We must comply with numerous laws and regulations relating to the formation, administration and performance of government contracts, which can make it more difficult for us to retain our rights under these contracts. These laws and regulations affect how we do business with federal, state and local government agencies. Among the most significant government contracting regulations that affect our business are:
the Federal Acquisition Regulation and other agency-specific regulations supplemental to the Federal Acquisition Regulation, which comprehensively regulate the procurement, formation, administration and performance of government contracts;
the business ethics and public integrity obligations, which govern conflicts of interest and the hiring of former government employees, restrict the granting of gratuities and funding of lobbying activities and incorporate other requirements such as the Anti-Kickback Act and Foreign Corrupt Practices Act;
export and import control laws and regulations; and
laws, regulations and executive orders restricting the use and dissemination of information classified for national security purposes and the exportation of certain products and technical data.
Risks Related to Regulatory Approvals
If we are not able to obtain required regulatory approvals, we will not be able to commercialize our drug candidates other than through sales to BARDA under the Project Bioshield Act of 2004, and our ability to generate revenue will be materially impaired.
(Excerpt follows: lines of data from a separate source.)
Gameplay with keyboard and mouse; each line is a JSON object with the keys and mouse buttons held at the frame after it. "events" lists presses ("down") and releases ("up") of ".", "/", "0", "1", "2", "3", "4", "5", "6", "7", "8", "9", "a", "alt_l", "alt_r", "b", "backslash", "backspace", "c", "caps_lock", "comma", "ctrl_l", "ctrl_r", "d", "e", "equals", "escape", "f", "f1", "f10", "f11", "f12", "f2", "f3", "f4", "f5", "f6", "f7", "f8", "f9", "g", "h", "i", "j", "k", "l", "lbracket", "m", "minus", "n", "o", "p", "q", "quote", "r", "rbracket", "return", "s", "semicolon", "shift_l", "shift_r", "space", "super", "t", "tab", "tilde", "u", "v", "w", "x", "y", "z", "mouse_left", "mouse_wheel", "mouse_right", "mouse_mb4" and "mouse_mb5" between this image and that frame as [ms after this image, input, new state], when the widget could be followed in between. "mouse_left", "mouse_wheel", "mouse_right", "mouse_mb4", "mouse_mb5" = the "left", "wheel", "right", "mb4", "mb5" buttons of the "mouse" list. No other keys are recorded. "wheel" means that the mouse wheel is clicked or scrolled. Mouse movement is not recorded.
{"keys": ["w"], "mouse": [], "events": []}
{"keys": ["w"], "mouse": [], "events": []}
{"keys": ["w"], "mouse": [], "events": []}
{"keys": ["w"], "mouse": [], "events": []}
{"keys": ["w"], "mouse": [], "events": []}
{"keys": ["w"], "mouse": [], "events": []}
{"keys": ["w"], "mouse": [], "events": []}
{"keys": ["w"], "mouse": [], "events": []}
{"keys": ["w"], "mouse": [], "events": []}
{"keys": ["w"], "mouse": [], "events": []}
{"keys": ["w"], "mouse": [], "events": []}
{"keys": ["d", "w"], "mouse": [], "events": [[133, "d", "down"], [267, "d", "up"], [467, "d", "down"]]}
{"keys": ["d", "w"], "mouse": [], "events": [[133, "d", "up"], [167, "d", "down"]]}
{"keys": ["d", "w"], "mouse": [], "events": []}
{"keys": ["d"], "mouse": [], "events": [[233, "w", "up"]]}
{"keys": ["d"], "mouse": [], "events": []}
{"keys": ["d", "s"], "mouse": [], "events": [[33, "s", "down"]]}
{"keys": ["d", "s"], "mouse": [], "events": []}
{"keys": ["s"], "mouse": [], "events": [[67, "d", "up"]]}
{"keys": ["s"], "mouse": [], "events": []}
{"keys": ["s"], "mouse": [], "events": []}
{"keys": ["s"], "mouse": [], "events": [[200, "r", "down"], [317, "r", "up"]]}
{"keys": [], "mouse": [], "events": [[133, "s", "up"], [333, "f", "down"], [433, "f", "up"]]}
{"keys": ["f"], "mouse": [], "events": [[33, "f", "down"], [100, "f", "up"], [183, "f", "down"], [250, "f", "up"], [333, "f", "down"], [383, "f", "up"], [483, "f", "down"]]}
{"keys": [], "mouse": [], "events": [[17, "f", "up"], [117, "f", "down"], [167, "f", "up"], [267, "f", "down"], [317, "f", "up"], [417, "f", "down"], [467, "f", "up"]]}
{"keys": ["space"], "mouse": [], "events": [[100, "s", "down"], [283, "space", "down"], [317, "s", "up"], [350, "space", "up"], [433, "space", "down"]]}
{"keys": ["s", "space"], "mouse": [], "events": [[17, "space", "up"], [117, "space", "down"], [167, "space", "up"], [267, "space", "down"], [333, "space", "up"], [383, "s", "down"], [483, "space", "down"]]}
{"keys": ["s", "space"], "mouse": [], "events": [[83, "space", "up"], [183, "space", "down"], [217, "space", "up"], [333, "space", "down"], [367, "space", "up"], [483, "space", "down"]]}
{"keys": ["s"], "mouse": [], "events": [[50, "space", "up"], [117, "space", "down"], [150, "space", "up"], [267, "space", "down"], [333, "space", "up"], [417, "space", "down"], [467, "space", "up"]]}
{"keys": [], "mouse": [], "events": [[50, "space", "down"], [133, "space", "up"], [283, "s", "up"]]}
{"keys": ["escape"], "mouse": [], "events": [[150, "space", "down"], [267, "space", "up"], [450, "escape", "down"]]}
Our drug candidates and the activities associated with their development and commercialization, including their testing, manufacture, safety, efficacy, recordkeeping, labeling, storage, approval, advertising, promotion, sale and distribution, are subject to comprehensive regulation by the FDA and other regulatory agencies in the United States and by comparable authorities in other countries. Failure to obtain regulatory approval for a drug candidate will prevent us from commercializing the drug candidate other than through sales to BARDA under the Project Bioshield Act of 2004. We have limited experience in preparing, filing and prosessing the applications necessary to gain regulatory approvals and expect to rely on third-party contract research organizations and consultants to assist us in this process. Securing FDA approval requires the submission to the FDA of extensive pre-clinical and clinical data, information about product manufacturing processes and inspection of facilities and supporting information in order to establish the drug candidate’s safety and efficacy. Our future products may not be effective, may be only moderately effective, or may prove to have significant side effects, toxicities, or other characteristics that may preclude our obtaining regulatory approval or prevent or limit commercial use.
Failure to obtain regulatory approval in international jurisdictions could prevent us from marketing our products abroad.
We intend to have our products marketed outside the United States. To market our products in the European Union and many other foreign jurisdictions, we may need to obtain separate regulatory approvals and comply with numerous and varying regulatory requirements. The approval procedure varies among countries and can involve additional testing. The time required to obtain approval may differ from that required to obtain FDA approval.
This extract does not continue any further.